Yes, it is not an exact science because the metrics are not really measuring productive economic activity - only measure economic activity.

When was the need for a Golden Gate bridge proven? When the traffic was more than willing to pay those tolls. Long after it was finished. Previously, the need was only speculation. Another example of the deficiency in those finance metric.

How do we indentify a productive and therefore real stimulus project? We must do it bridge by bridge and sewer by sewer - using metrics that are not very good. But even worse, Congressmen are trying to make these determinations school by school. Well, they are not. Too much information and not enough congressman. They are throwing money blindly in different directions hoping that some money hits a needed bridge, water pipe, sewer, and school. That was also called the great leap forward, a five year plan, or central planning.

It is not an exact science. Only people who can really identify a best projects are little people who devise those projects and then get capital to make those projects work. Best bankers are those who also worked previously in a construction business, engineering firm, or trucking. Only they can best loan money to upstarts with new ideas or good plans. No wonder bankers like John Doer are so innovative.
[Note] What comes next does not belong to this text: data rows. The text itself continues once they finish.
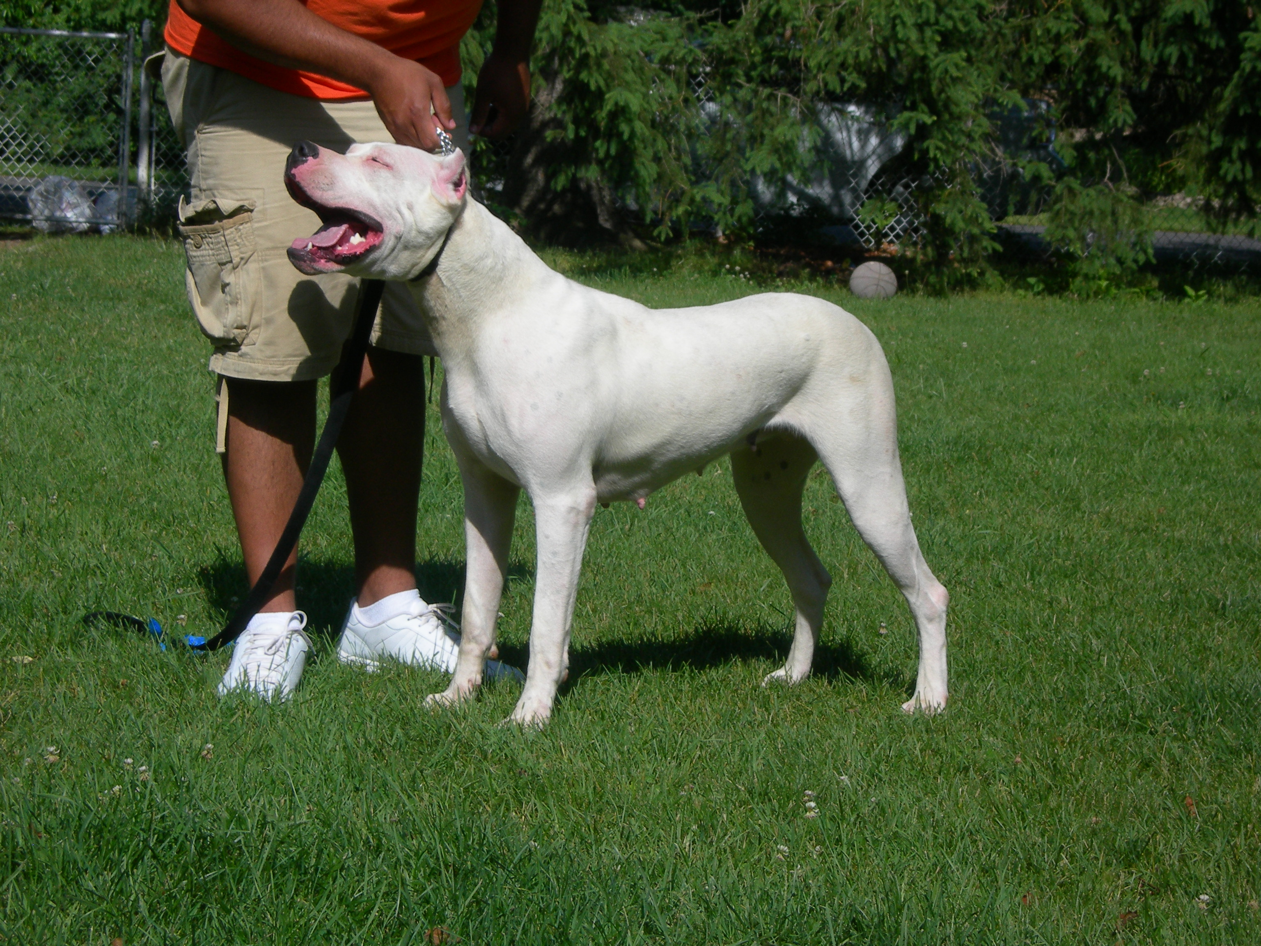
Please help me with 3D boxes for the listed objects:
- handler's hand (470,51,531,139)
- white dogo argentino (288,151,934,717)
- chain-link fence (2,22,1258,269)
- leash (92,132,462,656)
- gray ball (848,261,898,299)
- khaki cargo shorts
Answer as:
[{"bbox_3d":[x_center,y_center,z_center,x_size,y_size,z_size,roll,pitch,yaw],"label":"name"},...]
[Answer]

No wonder the big banks must make money using money games - they cannot see innovation.

Unfortunately accountants and finance people without real world experience created this problem. Polticians are not better at channeling capital where it may be most productive. But when so many bankers act as MBAs - well even the spread sheets now cannot be trusted. Just another reason why government is throwing more money at the economy. The only people who really know best - who best understand the metrics - are the innovators who come from where the work gets done. But even they cannot get money due to so many banks who think their purpose is profits rather than serving the innovators. So government is throwing money hoping to hit innovators with cash.
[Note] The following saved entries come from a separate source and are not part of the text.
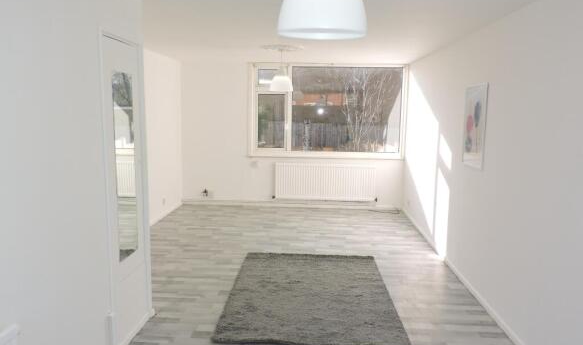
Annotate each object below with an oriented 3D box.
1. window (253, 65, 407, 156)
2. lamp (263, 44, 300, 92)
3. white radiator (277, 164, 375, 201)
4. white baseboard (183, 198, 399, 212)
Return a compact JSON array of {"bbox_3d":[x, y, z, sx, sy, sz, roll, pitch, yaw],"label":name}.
[{"bbox_3d":[0.584,-0.988,7.727,2.579,1.533,0.100,1,8,3],"label":"window"},{"bbox_3d":[-0.113,-1.251,5.736,0.450,0.528,0.450,1,8,3],"label":"lamp"},{"bbox_3d":[0.560,0.165,7.790,1.640,0.619,0.105,1,8,3],"label":"white radiator"},{"bbox_3d":[-0.002,0.562,7.934,3.690,0.072,0.020,1,8,3],"label":"white baseboard"}]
Far from an exact science. But then it also explains why communism does not work.

xoxoxoBruce 02-10-2009 04:08 PM

Simplified by clusterstock
Quote:

You have two cows.

John Paulson borrows one cow so he can sell it for $100. He gives you $10 as collateral.

You buy your neighbors cow for $100, which you finance by taking out a $90 loan from the bank and use John's $10 to make up the rest.

You brag to everyone about your financial health. You have assets--two cows you own, plus one Paulson owes you--worth $300, and liabilities of just $100.

A third of the country goes vegetarian.

You thought your two cows were worth $200 and now they are worth $140.

You express confidence in your financial health. Your assets are now worth only $200--your two cows plus the one John owes you--but your liabilities are still only $100. If necessary, you could sell the assets at this distressed price and pay off all your loans.

You hold onto your cows because you are sure the market is "dislocated." Some day someone will want to eat beef again.

The rest of the country goes vegetarian. Your two cows are now worth $2 each to guys who want to make dog food.

John Paulson buys a cow in the market for $2 and he gives it to you as repayment of the loan. You now have three cows worth six bucks.

John wants his $10 back.

The bank calls. It wants its $90 back.

You call the Federal Reserve and ask for a bailout.


Trilby 02-10-2009 04:22 PM

I know you all know that Wells Fargo bought Wachovia with bail out money.


Even though they say they didn't, you SO know they did.

jerks.

Some of these people are going to have to re-incarnate many, many times to pay for their sins; and they WON'T be coming back as rich WASPS, either. They'll be poor black children.